In the shammat
In the shammat | |
---|---|
Street in Trier | |
Basic data | |
place | trier |
District | Trier-South |
Connecting roads | Medardstrasse |
Cross streets | Saarbuger Strasse, Merziger Strasse |
In the Schammat is a street in the Trier district of Trier-Süd . It runs in a semi-arch from Medardstrasse in a south-easterly direction and ends in a dead end.
With the Schammatdorf on the street, there is an intergenerational, inclusive residential area with a focus on "social living". The aim is to bring people together who, for personal reasons, because of their similar life story or because of specific impairments, have a common fate. The village also offers many communal and common areas for young and old. The integration of physically disabled people plays a major role here. The village was founded in 1979 on the initiative of the Trier Social Department and the Benedictine Abbey of St. Matthias . It is carried by the association of the same name. Around 280 people currently live in Schammatdorf, including the Rhineland-Palatinate Prime Minister Malu Dreyer and her husband Klaus Jensen .
The name of the street is derived from an old field name. "Schamat", "Schammede" or "Schammert" used to refer to a piece of land knife (from Latin scamnatus ager ). The Latin word was probably borrowed from Germanic (“Scam” = short). In the Middle Ages, the area around today's road was owned by the Benedictine Abbey of St. Matthias.
At the corner of Medardstraße and Im Schammat there is a baroque wayside shrine with a relief with a crucifixion and five saints.
There is also a public bookcase in the street in Schammatdorf at number 13a .
Individual evidence
- ^ Adam Lorek, Marcus Haberkorn, Simon Kürten: Schammatdorf Online. In: schammatdorf.de. Retrieved September 9, 2016 .
- ↑ a b 30 years of Schammatdorf: The village of integration - regions - archive. In: swr.de. November 30, 2009, accessed September 9, 2016 .
- ↑ Where else is normal. In: aktion-mensch.de.
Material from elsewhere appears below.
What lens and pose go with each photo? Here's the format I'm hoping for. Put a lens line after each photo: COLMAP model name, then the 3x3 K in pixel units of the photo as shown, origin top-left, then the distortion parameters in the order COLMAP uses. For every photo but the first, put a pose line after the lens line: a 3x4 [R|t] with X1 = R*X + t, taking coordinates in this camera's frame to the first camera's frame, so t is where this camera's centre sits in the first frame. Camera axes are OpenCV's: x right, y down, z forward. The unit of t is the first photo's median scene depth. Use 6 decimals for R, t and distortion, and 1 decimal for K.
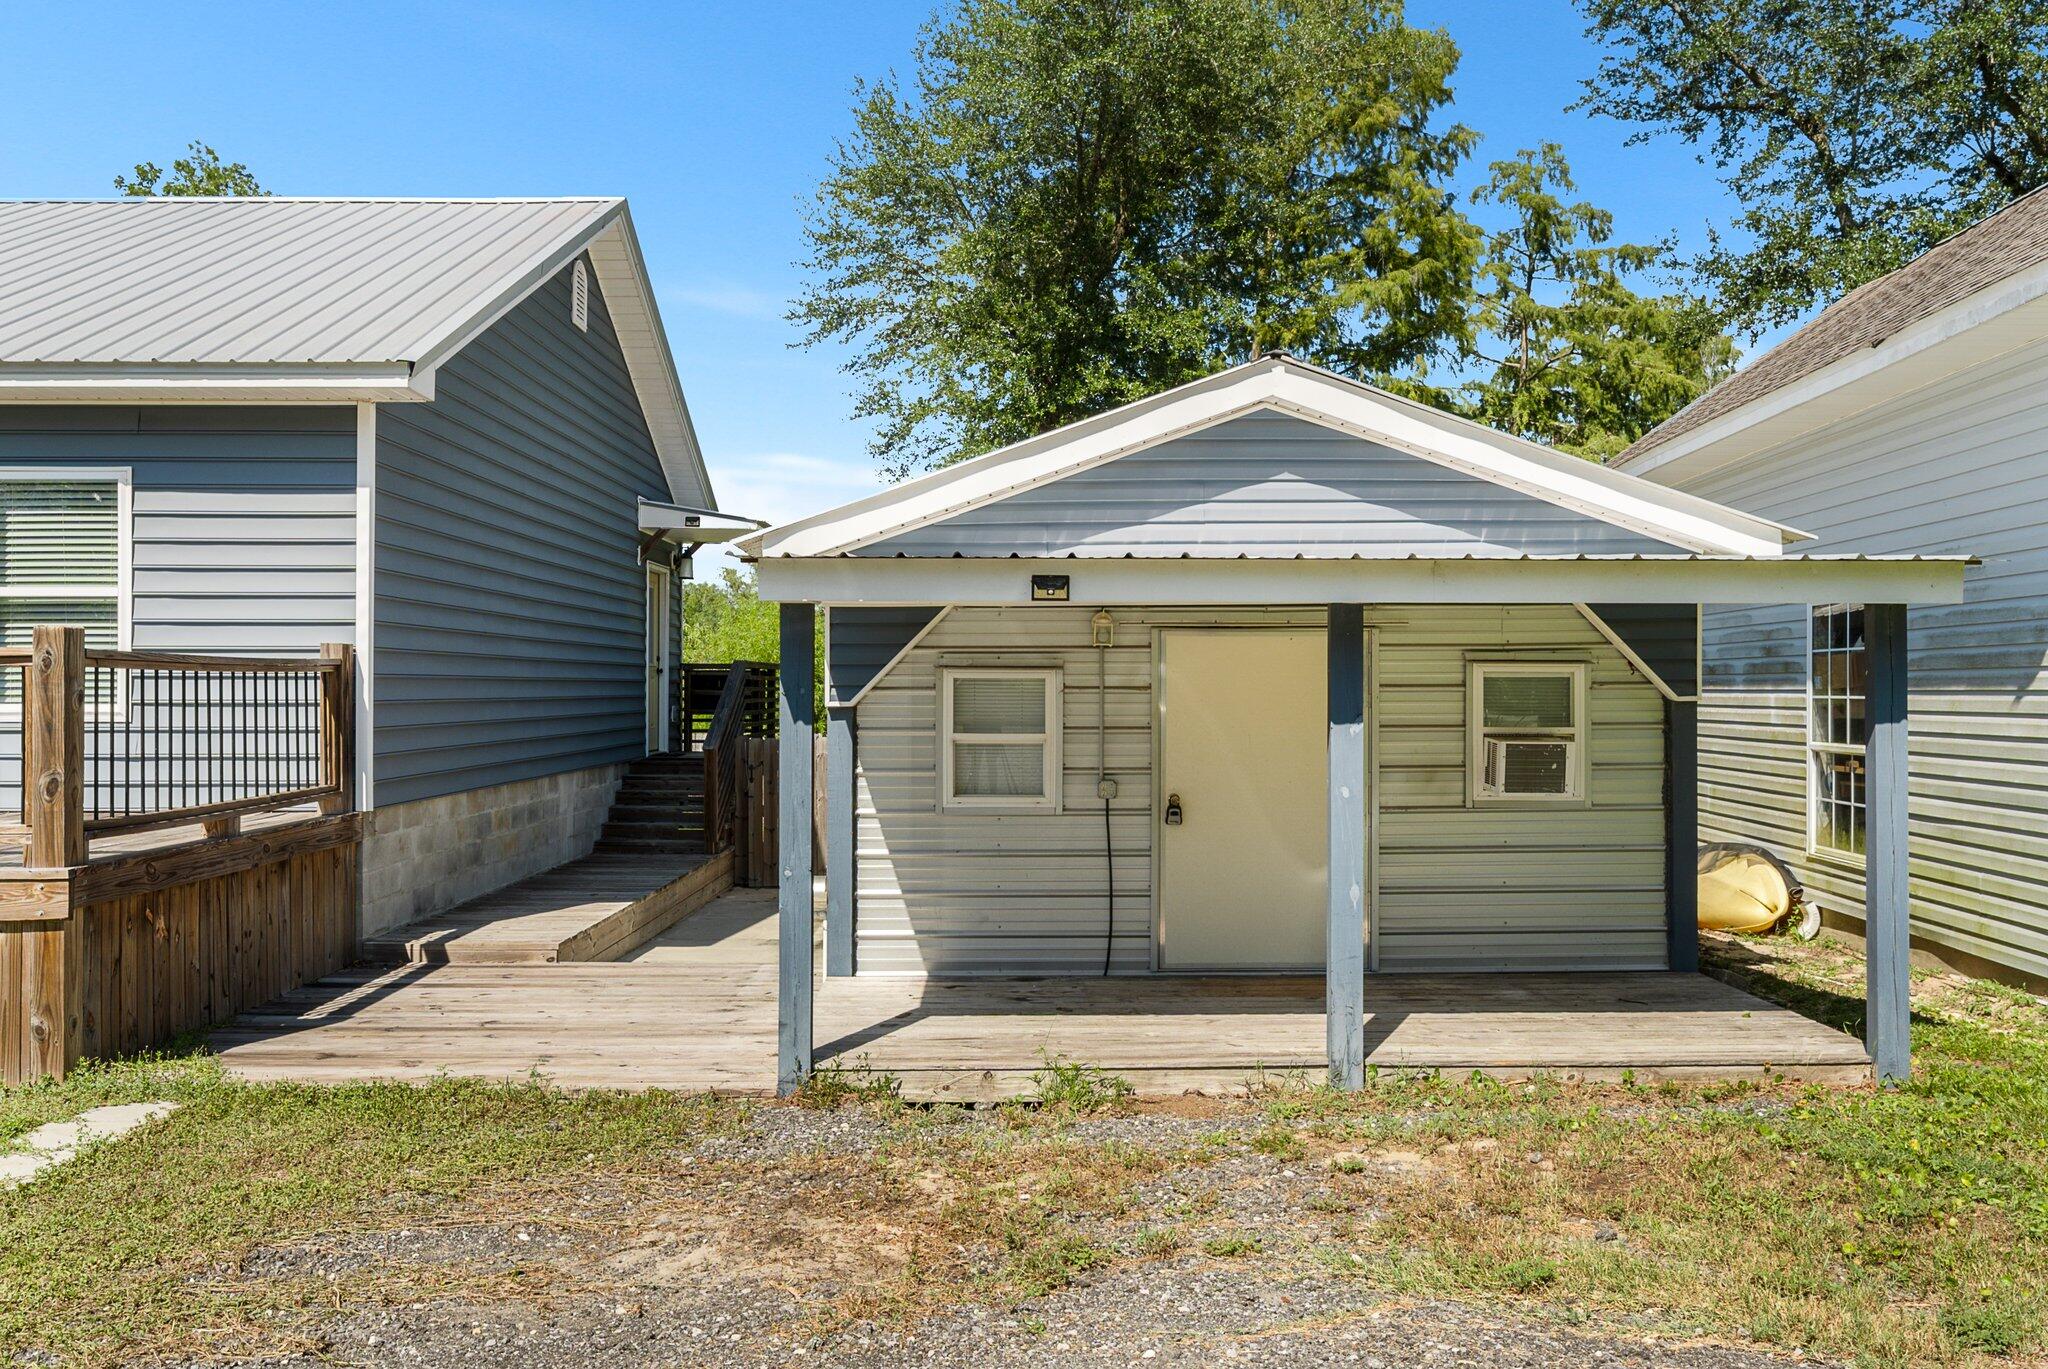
lens RADIAL K [[1563.7, 0, 1028.1], [0, 1563.7, 686.2], [0, 0, 1]] dist [-0.002238, 0.005867]
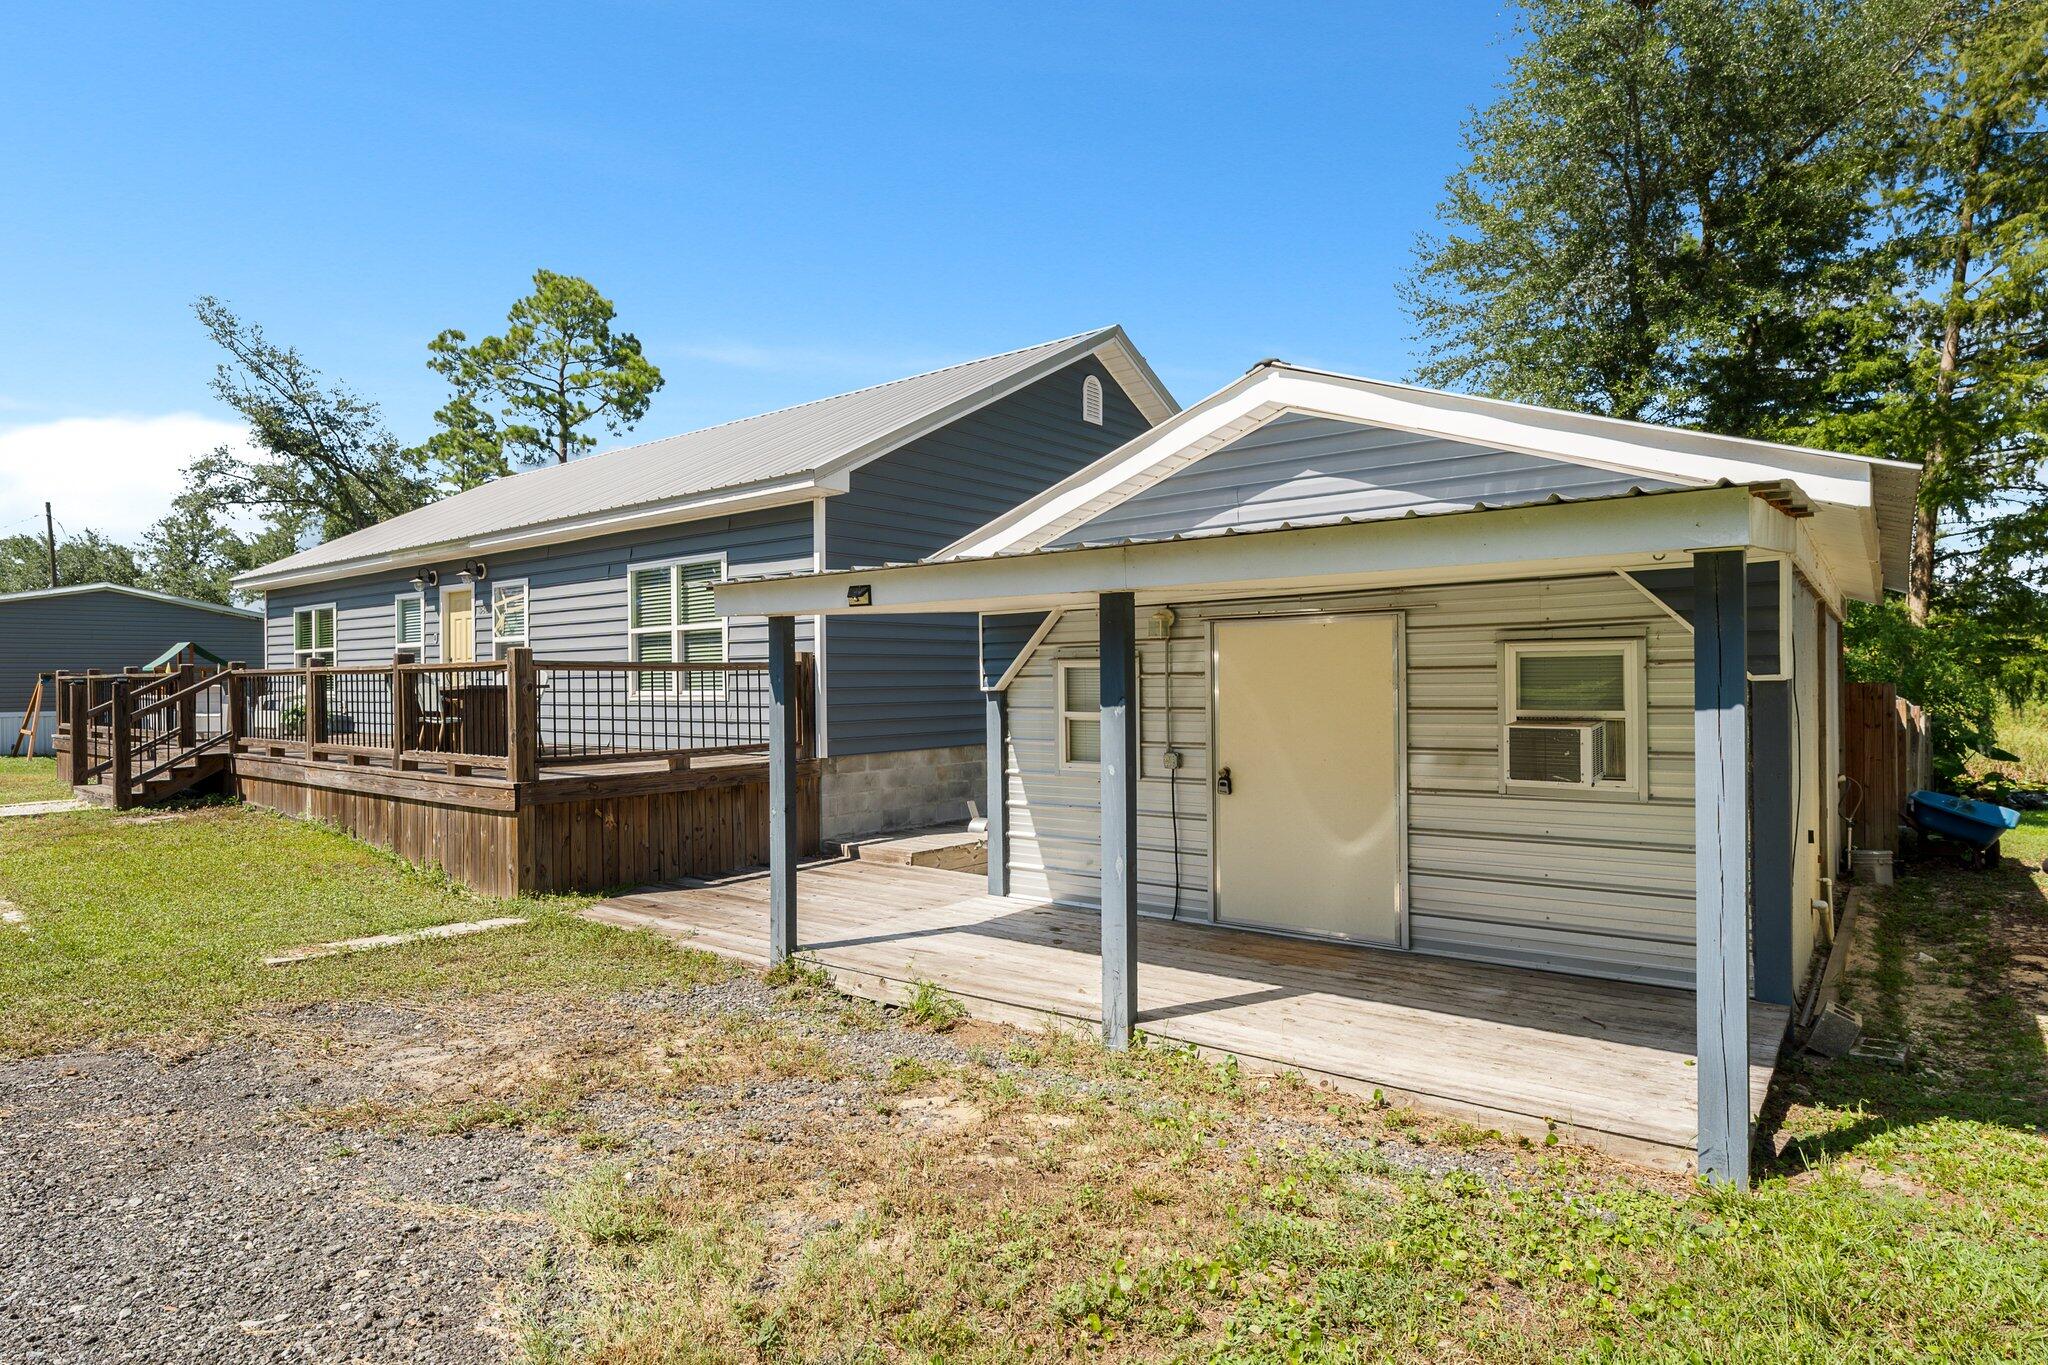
lens RADIAL K [[1113.7, 0, 1021.7], [0, 1113.7, 682.4], [0, 0, 1]] dist [-0.002293, 0.000042]
pose [[0.776903, -0.008510, -0.629563, 0.485630], [0.013171, 0.999910, 0.002738, 0.003707], [0.629483, -0.010419, 0.776945, 0.283226]]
January 1, 2014, accessed September 9, 2016 .
- ↑ volksfreund.de: A completely normal neighbor - volksfreund.de. In: volksfreund.de. January 16, 2013, accessed September 9, 2016 .
- ↑ Kulturbüro der Stadt Trier (ed.) / Emil Zenz: Street names of the city of Trier: their sense and their meaning. Trier, 2003.
- ^ Rudolf M. Gall: St. Matthias - St. Medard, A contribution to the history of St. Matthias and the fishing village of St. Medard at the gates of the city of Trier, Trier, 1987, p. 58f.
- ↑ General Directorate for Cultural Heritage Rhineland-Palatinate (ed.): Informational directory of cultural monuments in the district-free city of Trier. (PDF; 1.2 MB) Koblenz 2010.